In 2007, eager to ensure the continuing success of the estate in the same philosophy - with a focus on impeccable land stewardship - May Eliane de Lencquesaing sold the property to the Rouzaud family, owners and descendants of Louis Roederer. The château's seminal 1982 vintage even garnered the perfect score of 100 points by wine critic Robert Parker. The consistent quality, year after year, was simply indisputable. It was under her ownership that Pichon Comtesse’s reputation as a prized Pauillac wine flourished and earned its “super second” reputation (referring to its Second Growth classification). May Eliane de Lencquesaing, Edouard’s daughter, inherited it in 1978 and ran it until 2007. At the time of Baron Joseph de Pichon Longueville’s death in 1850, his estate was split between his two children: his daughter Virginie who married the Comte de Lalande (Château Pichon Longueville Comtesse de Lalande) and his son Raoul who inherited the title of Baron (Château Pichon Longueville Baron).Įdouard and Louis Miailhe, descendants of an old Bordeaux family of vineyard owners and wine brokers, purchased Château Pichon Longueville Comtesse de Lalande in 1925. Pichon Longueville Comtesse de Lalande and Pichon Longueville Baron were once one large property. Under the 1855 Classification, which Napoleon III requested for the Exposition Universelle de Paris, Pichon-Lalande falls under the Deuxièmes Grands Crus Classés, or Second Classified Growth category.
The results speak for themselves: Pichon Longueville is now quintessential top-notch Paulliac muscular, powerful, and concentrated wine of real ‘breeding.’ It is also very much a wine built to last there is never any rush to drink Pichon from a good vintage and great years seem to last for many decades – truly, a fitting icon for the fine work.Château Pichon Longueville Comtesse de Lalande is located on Bordeaux’s Left Bank, in the world-renowned Pauillac appellation. But most importantly, a massive investment was made into understanding the Longueville terroir, its best vineyard plots, in addition to modern winemaking techniques and only the finest French oak. They commissioned the creation of the existing modern winery, designed by Patrick Dillon and Jean de Gastines. Motivated by their desire to return Pichon to its former glory, they purchased new vineyards in superior sites. The company director, Jean-Michel Cazes, and his winemaker friend Daniel Llose, soon began an incredible program of improvements and restoration to this historical Château. The property’s return to splendor occurred in the late 1980s when the family sold Longueville to the AXA Millsimes insurance firm. The wine quality slipped, and loyal customers slowly turned away. Bertrand Boutellier, who inherited the property from his father Jean, showed little enthusiasm for producing fine Bordeaux, nor was he disposed to making an essential investment into the Châteaux. Thereafter the fortunes of Longueville would slide when it was sold to the Boutellier family in 1933.
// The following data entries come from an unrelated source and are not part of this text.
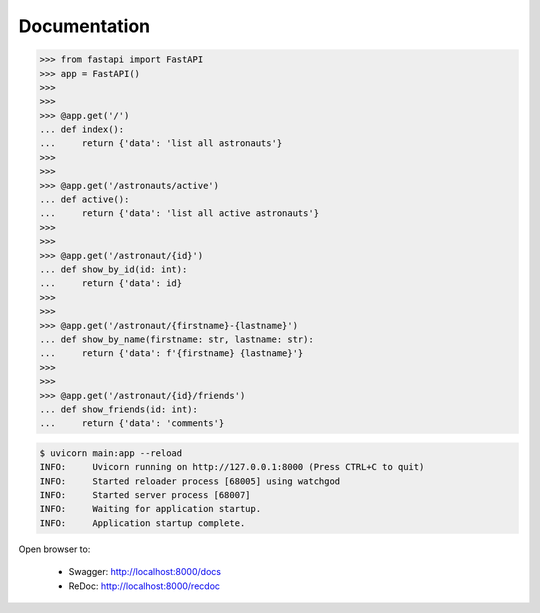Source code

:Documentation
=============

>>> from fastapi import FastAPI
>>> app = FastAPI()
>>>
>>>
>>> @app.get('/')
... def index():
...     return {'data': 'list all astronauts'}
>>>
>>>
>>> @app.get('/astronauts/active')
... def active():
...     return {'data': 'list all active astronauts'}
>>>
>>>
>>> @app.get('/astronaut/{id}')
... def show_by_id(id: int):
...     return {'data': id}
>>>
>>>
>>> @app.get('/astronaut/{firstname}-{lastname}')
... def show_by_name(firstname: str, lastname: str):
...     return {'data': f'{firstname} {lastname}'}
>>>
>>>
>>> @app.get('/astronaut/{id}/friends')
... def show_friends(id: int):
...     return {'data': 'comments'}

.. code-block:: console

    $ uvicorn main:app --reload
    INFO:     Uvicorn running on http://127.0.0.1:8000 (Press CTRL+C to quit)
    INFO:     Started reloader process [68005] using watchgod
    INFO:     Started server process [68007]
    INFO:     Waiting for application startup.
    INFO:     Application startup complete.

Open browser to:

    * Swagger: http://localhost:8000/docs
    * ReDoc: http://localhost:8000/recdoc
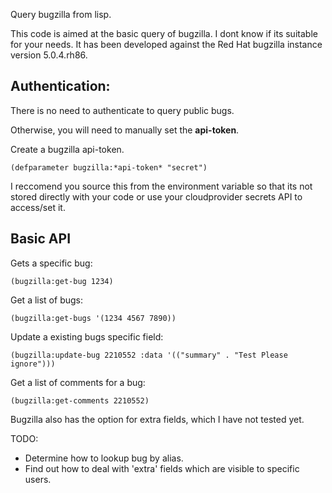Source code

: Query bugzilla from lisp.

This code is aimed at the basic query of bugzilla.  I dont know if its suitable for your needs.
It has been developed against the Red Hat bugzilla instance version 5.0.4.rh86.

** Authentication:

There is no need to authenticate to query public bugs.

Otherwise, you will need to manually set the *api-token*.

Create a bugzilla api-token.

#+begin_src LISP
(defparameter bugzilla:*api-token* "secret")
#+end_src

I reccomend you source this from the environment variable so that its not stored directly with your code
or use your cloudprovider secrets API to access/set it.

** Basic API

Gets a specific bug:

#+BEGIN_SRC LISP
   (bugzilla:get-bug 1234)
#+END_SRC

Get a list of bugs:

#+begin_src LISP
   (bugzilla:get-bugs '(1234 4567 7890))
#+end_src

Update a existing bugs specific field:

#+begin_src LISP
   (bugzilla:update-bug 2210552 :data '(("summary" . "Test Please ignore")))
#+end_src

Get a list of comments for a bug:

#+begin_src LISP
     (bugzilla:get-comments 2210552)
#+end_src


Bugzilla also has the option for extra fields, which I have not tested yet.


TODO:
   - Determine how to lookup bug by alias.
   - Find out how to deal with 'extra' fields which are visible to specific users.
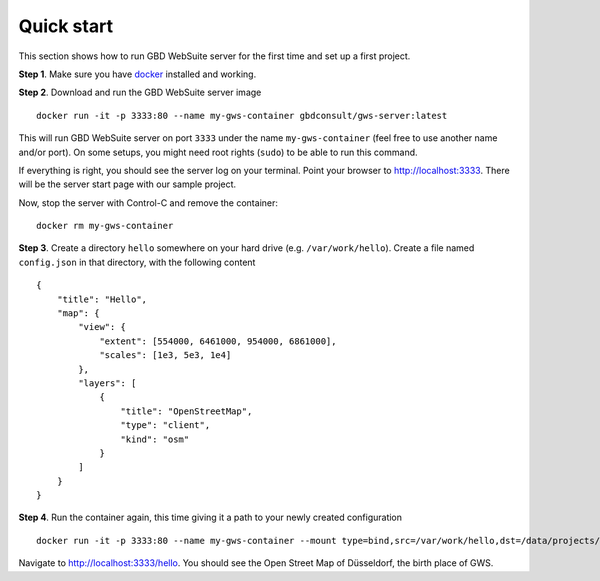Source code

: Quick start
===========

This section shows how to run GBD WebSuite server for the first time and set up a first project.

**Step 1**. Make sure you have `docker <https://www.docker.com>`_ installed and working.

**Step 2**. Download and run the GBD WebSuite server image ::

    docker run -it -p 3333:80 --name my-gws-container gbdconsult/gws-server:latest

This will run GBD WebSuite server on port ``3333`` under the name ``my-gws-container`` (feel free to use another name and/or port). On some setups, you might need root rights (``sudo``) to be able to run this command.


If everything is right, you should see the server log on your terminal. Point your browser to `<http://localhost:3333>`_. There will be the server start page with our sample project.

Now, stop the server with Control-C and remove the container::

    docker rm my-gws-container

**Step 3**. Create a directory ``hello`` somewhere on your hard drive (e.g. ``/var/work/hello``).
Create a file named ``config.json`` in that directory, with the following content ::


    {
        "title": "Hello",
        "map": {
            "view": {
                "extent": [554000, 6461000, 954000, 6861000],
                "scales": [1e3, 5e3, 1e4]
            },
            "layers": [
                {
                    "title": "OpenStreetMap",
                    "type": "client",
                    "kind": "osm"
                }
            ]
        }
    }


**Step 4**. Run the container again, this time giving it a path to your newly created configuration ::

    docker run -it -p 3333:80 --name my-gws-container --mount type=bind,src=/var/work/hello,dst=/data/projects/hello gbdconsult/gws-server:latest

Navigate to `<http://localhost:3333/hello>`_. You should see the Open Street Map of Düsseldorf, the birth place of GWS.
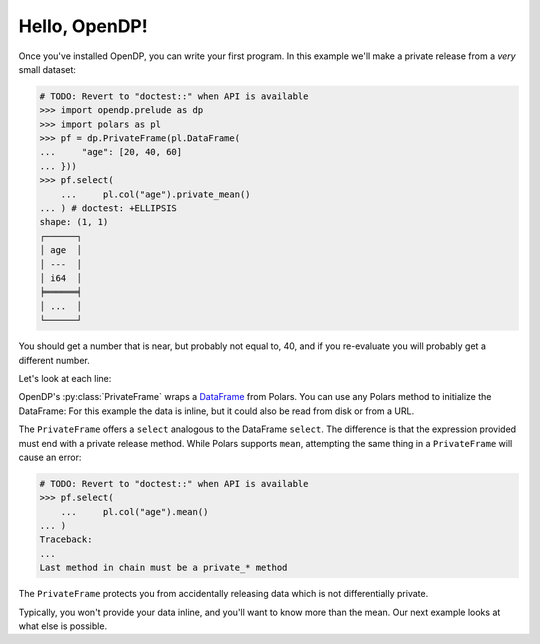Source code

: 
Hello, OpenDP!
==============

Once you've installed OpenDP, you can write your first program.
In this example we'll make a private release from a `very` small dataset:

.. code-block::

    # TODO: Revert to "doctest::" when API is available
    >>> import opendp.prelude as dp
    >>> import polars as pl
    >>> pf = dp.PrivateFrame(pl.DataFrame(
    ...     "age": [20, 40, 60]
    ... }))
    >>> pf.select(
	...     pl.col("age").private_mean()
    ... ) # doctest: +ELLIPSIS
    shape: (1, 1)
    ┌──────┐
    │ age  │
    │ ---  │
    │ i64  │
    ╞══════╡
    │ ...  │
    └──────┘

You should get a number that is near, but probably not equal to, 40,
and if you re-evaluate you will probably get a different number.

Let's look at each line:

OpenDP's :py:class:`PrivateFrame` wraps a
`DataFrame <https://pola-rs.github.io/polars/py-polars/html/reference/dataframe/index.html>`_ from Polars.
You can use any Polars method to initialize the DataFrame:
For this example the data is inline, but it could also be read from disk or from a URL.

The ``PrivateFrame`` offers a ``select`` analogous to the DataFrame ``select``.
The difference is that the expression provided must end with a private release method.
While Polars supports ``mean``, attempting the same thing in a ``PrivateFrame`` will cause an error:

.. code-block::

    # TODO: Revert to "doctest::" when API is available
    >>> pf.select(
	...     pl.col("age").mean()
    ... )
    Traceback:
    ...
    Last method in chain must be a private_* method

The ``PrivateFrame`` protects you from accidentally releasing data which is not differentially private.

Typically, you won't provide your data inline, and you'll want to know more than the mean.
Our next example looks at what else is possible.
However, following its owner’s death, Joseph de Pichon-Longueville, and subsequently his son, Raoul, the estate was divided into two. Before the 1860s, the estate was joined with its twin property Pichon-Lalande, having been founded by the same family. Today, the wines of this renowned estate are justly celebrated. For Pichon-Longueville – renamed from Pichon Baron – has enjoyed a remarkable history in Bordeaux, and like so many of its neighbors, has lived through prosperous and more challenging times. Dominating the region with its architecturally splendid fairy tale Château, Pichon-Longueville’s star talking point is the bold, baroque winery, which is floodlit at night, giving first-time visitors to the area a wonderful sense of the estate’s theatricality and importance. The wines are powerful, virile, structured, and long-lived. There is a great aromatic presence of fresh red fruit, Morello cherry and blackcurrant. Beautiful Deuxième Cru (Second Growth) Château Pichon-Longueville, in the Pauillac wine region is quite simply one of Bordeaux’s finest estates and the poster child for superlative claret. Chteau Pichon Baron 2012 offers an intense, almost opaque garnet colour.